Aerosols also reflect sunlight — instead of trapping heat like CO2 — so they’d overcool the tropics and undercool the poles, creating unpredictable results.

All this makes researchers worry about a rogue nation altering climate without considering global impacts. In Nature Communications last fall, Jones’ team studied the impacts of releasing aerosols in one hemisphere. In short, it would be bad. Releasing aerosols in the Northern Hemisphere could suppress tropical cyclones. Doing the same thing in the Southern Hemisphere would increase their frequency in the north. And both would shift monsoons critical to tropical agriculture.

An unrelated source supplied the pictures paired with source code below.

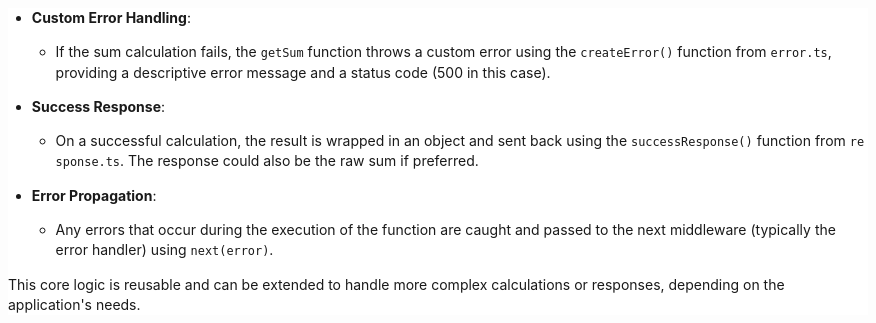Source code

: - **Custom Error Handling**:

  - If the sum calculation fails, the `getSum` function throws a custom error using the `createError()` function from `error.ts`, providing a descriptive error message and a status code (500 in this case).

- **Success Response**:

  - On a successful calculation, the result is wrapped in an object and sent back using the `successResponse()` function from `response.ts`. The response could also be the raw sum if preferred.

- **Error Propagation**:
  - Any errors that occur during the execution of the function are caught and passed to the next middleware (typically the error handler) using `next(error)`.

This core logic is reusable and can be extended to handle more complex calculations or responses, depending on the application's needs.
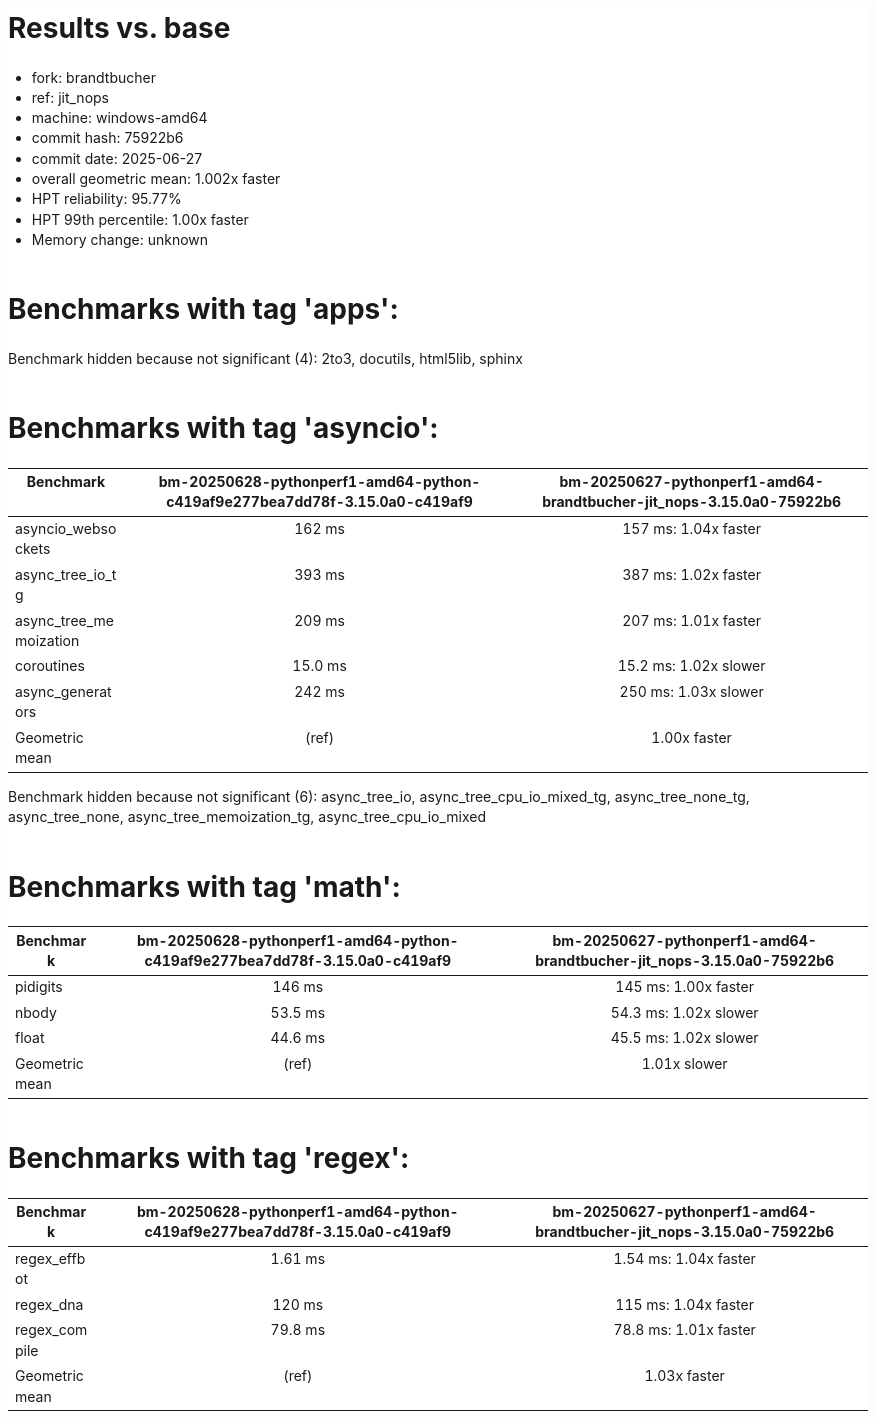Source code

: # Results vs. base

- fork: brandtbucher
- ref: jit_nops
- machine: windows-amd64
- commit hash: 75922b6
- commit date: 2025-06-27
- overall geometric mean: 1.002x faster
- HPT reliability: 95.77%
- HPT 99th percentile: 1.00x faster
- Memory change: unknown

Benchmarks with tag 'apps':
===========================

Benchmark hidden because not significant (4): 2to3, docutils, html5lib, sphinx

Benchmarks with tag 'asyncio':
==============================

| Benchmark              | bm-20250628-pythonperf1-amd64-python-c419af9e277bea7dd78f-3.15.0a0-c419af9 | bm-20250627-pythonperf1-amd64-brandtbucher-jit_nops-3.15.0a0-75922b6 |
|------------------------|:--------------------------------------------------------------------------:|:--------------------------------------------------------------------:|
| asyncio_websockets     | 162 ms                                                                     | 157 ms: 1.04x faster                                                 |
| async_tree_io_tg       | 393 ms                                                                     | 387 ms: 1.02x faster                                                 |
| async_tree_memoization | 209 ms                                                                     | 207 ms: 1.01x faster                                                 |
| coroutines             | 15.0 ms                                                                    | 15.2 ms: 1.02x slower                                                |
| async_generators       | 242 ms                                                                     | 250 ms: 1.03x slower                                                 |
| Geometric mean         | (ref)                                                                      | 1.00x faster                                                         |

Benchmark hidden because not significant (6): async_tree_io, async_tree_cpu_io_mixed_tg, async_tree_none_tg, async_tree_none, async_tree_memoization_tg, async_tree_cpu_io_mixed

Benchmarks with tag 'math':
===========================

| Benchmark      | bm-20250628-pythonperf1-amd64-python-c419af9e277bea7dd78f-3.15.0a0-c419af9 | bm-20250627-pythonperf1-amd64-brandtbucher-jit_nops-3.15.0a0-75922b6 |
|----------------|:--------------------------------------------------------------------------:|:--------------------------------------------------------------------:|
| pidigits       | 146 ms                                                                     | 145 ms: 1.00x faster                                                 |
| nbody          | 53.5 ms                                                                    | 54.3 ms: 1.02x slower                                                |
| float          | 44.6 ms                                                                    | 45.5 ms: 1.02x slower                                                |
| Geometric mean | (ref)                                                                      | 1.01x slower                                                         |

Benchmarks with tag 'regex':
============================

| Benchmark      | bm-20250628-pythonperf1-amd64-python-c419af9e277bea7dd78f-3.15.0a0-c419af9 | bm-20250627-pythonperf1-amd64-brandtbucher-jit_nops-3.15.0a0-75922b6 |
|----------------|:--------------------------------------------------------------------------:|:--------------------------------------------------------------------:|
| regex_effbot   | 1.61 ms                                                                    | 1.54 ms: 1.04x faster                                                |
| regex_dna      | 120 ms                                                                     | 115 ms: 1.04x faster                                                 |
| regex_compile  | 79.8 ms                                                                    | 78.8 ms: 1.01x faster                                                |
| Geometric mean | (ref)                                                                      | 1.03x faster                                                         |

But if the world ramped up aerosols in a measured way — say, 1 percent of Pinatubo’s sulfur emissions this year, 2 the next, and so on — that might slowly and smoothly even out the rise in temperatures, Caldeira thinks.

That still leaves a more human concern, though. In behavioral economics, it’s called a moral hazard: When humans feel protected, we’re more likely to take risks — like driving recklessly after putting on a seat belt. If we see scientists trying to save us, we may stop worrying about greenhouse gases. And geoengineering isn’t a real fix — sulfur only covers up climate change.

That leaves many climate scientists concerned about overselling geoengineering’s potential. Researchers on Harvard’s SCoPEx team even declined interviews for this piece, saying their project “gets too much hype.”

“Will somebody, somewhere, try things? That’s a yes, within 50 or 100 years,” Wagner says. “Will it happen as part of a semi-rational climate policy globally coordinated? That’s a bigger question.”